Helicases DDX5 and DDX17 promote heterogeneity in HBV transcription termination in infected human hepatocytes

J Hepatol. 2024 May 21:S0168-8278(24)00351-9. doi: 10.1016/j.jhep.2024.05.016. Online ahead of print.

Abstract

Background & aims: Transcription termination fine tunes gene expression and contributes to specify the function of RNAs in eukaryotic cells. Transcription termination of hepatitis B virus (HBV) is subjected to the recognition of the canonical polyadenylation signal (cPAS) common to all viral transcripts. The regulation of the usage of this cPAS and its impact on viral gene expression and replication is currently unknown.

Approach & results: To unravel the regulation of HBV transcript termination, we implemented a 3' RACE-PCR assay coupled to single molecule sequencing both in in vitro infected hepatocytes and in chronically infected patients. The detection of a previously unidentified transcriptional readthrough indicated that the cPAS was not systematically recognized during HBV replication in vitro and in vivo. Gene expression downregulation experiments demonstrated a role for the RNA helicases DDX5 and DDX17 in promoting viral transcriptional readthrough, which was, in turn, associated to HBV RNA destabilization and decreased HBx protein expression. RNA and chromatin immunoprecipitation, together with mutation of cPAS sequence, suggested a direct role of DDX5 and DDX17 in functionally linking cPAS recognition to transcriptional readthrough, HBV RNA stability and replication.

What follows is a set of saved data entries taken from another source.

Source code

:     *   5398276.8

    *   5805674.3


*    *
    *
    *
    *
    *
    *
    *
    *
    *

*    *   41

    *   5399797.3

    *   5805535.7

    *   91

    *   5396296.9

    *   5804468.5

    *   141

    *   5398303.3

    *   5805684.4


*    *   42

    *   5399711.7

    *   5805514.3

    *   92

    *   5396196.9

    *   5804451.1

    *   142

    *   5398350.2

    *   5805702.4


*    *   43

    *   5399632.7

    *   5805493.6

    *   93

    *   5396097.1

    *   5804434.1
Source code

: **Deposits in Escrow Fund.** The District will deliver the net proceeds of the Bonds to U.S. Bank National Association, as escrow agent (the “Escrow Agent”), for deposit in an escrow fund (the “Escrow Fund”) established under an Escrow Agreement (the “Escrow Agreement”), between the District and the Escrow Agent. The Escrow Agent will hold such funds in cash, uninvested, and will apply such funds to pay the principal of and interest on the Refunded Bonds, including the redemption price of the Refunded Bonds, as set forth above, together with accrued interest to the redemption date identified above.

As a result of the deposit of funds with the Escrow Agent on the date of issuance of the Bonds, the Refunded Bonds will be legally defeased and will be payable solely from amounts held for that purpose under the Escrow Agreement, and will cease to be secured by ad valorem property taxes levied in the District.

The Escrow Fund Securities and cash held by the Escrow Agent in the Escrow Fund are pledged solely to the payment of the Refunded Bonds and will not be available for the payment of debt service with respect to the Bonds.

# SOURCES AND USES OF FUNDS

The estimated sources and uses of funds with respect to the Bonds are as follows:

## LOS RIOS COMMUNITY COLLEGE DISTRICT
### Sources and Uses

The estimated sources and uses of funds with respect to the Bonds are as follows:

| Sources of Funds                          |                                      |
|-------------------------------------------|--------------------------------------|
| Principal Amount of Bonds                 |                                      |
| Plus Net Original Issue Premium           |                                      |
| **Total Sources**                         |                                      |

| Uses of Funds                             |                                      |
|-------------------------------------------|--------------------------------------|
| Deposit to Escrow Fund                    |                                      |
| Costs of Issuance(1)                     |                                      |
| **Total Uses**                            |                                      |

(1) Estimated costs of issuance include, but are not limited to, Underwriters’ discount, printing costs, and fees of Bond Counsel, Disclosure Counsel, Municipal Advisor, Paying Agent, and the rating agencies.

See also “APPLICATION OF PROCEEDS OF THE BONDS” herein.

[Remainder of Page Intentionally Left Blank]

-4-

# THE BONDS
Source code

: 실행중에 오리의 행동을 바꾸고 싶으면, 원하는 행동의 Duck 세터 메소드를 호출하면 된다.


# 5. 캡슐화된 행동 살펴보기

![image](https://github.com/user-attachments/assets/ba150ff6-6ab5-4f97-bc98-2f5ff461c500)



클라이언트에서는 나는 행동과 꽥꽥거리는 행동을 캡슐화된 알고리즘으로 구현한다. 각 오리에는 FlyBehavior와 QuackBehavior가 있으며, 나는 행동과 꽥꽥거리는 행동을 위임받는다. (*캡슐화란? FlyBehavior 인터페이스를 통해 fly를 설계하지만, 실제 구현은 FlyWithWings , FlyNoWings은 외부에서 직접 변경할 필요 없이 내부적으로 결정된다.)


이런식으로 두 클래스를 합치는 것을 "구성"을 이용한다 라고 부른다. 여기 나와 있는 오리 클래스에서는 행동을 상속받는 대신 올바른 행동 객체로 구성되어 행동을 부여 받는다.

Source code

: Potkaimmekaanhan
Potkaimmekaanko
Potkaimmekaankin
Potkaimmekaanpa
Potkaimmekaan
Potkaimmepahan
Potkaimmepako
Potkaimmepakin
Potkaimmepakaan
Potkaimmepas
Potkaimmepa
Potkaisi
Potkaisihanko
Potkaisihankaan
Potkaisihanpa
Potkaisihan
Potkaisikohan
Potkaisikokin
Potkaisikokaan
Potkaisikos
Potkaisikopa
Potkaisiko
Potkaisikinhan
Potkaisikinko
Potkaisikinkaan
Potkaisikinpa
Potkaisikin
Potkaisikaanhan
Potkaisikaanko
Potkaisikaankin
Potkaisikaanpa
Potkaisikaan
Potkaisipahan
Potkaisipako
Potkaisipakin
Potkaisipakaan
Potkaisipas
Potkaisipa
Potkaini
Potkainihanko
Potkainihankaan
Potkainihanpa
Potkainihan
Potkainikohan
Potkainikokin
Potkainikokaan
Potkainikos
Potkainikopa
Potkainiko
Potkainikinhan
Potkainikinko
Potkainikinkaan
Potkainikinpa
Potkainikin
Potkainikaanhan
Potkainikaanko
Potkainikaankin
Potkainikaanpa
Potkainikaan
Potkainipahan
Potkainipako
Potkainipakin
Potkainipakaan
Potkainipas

Conclusions: Our findings identify DDX5 and DDX17 as crucial determinants for HBV transcriptional fidelity and as host restriction factors for HBV replication.

Impact and implications: Hepatitis B virus (HBV) covalently closed circular (ccc)DNA degradation or functional inactivation remains the holy grail to be attained to achieve HBV cure. Transcriptional fidelity is a cornerstone in gene expression regulation. Here, we demonstrate that two helicases, DDX5 and DDX17, inhibit the recognition of HBV polyadenylation signal and transcriptional termination, thus decreasing HBV RNA stability and acting as restriction factors for efficient cccDNA transcription and viral replication. The observation that DDX5 and DDX17 are downregulated in HBV chronically infected patients suggests a role for the helicases in HBV persistence in vivo. These results open new perspectives for researchers aiming at identifying new targets to neutralise cccDNA transcription.

Keywords: HBV; RNA helicases; RNA polyadenylation; RNA stability; transcription termination.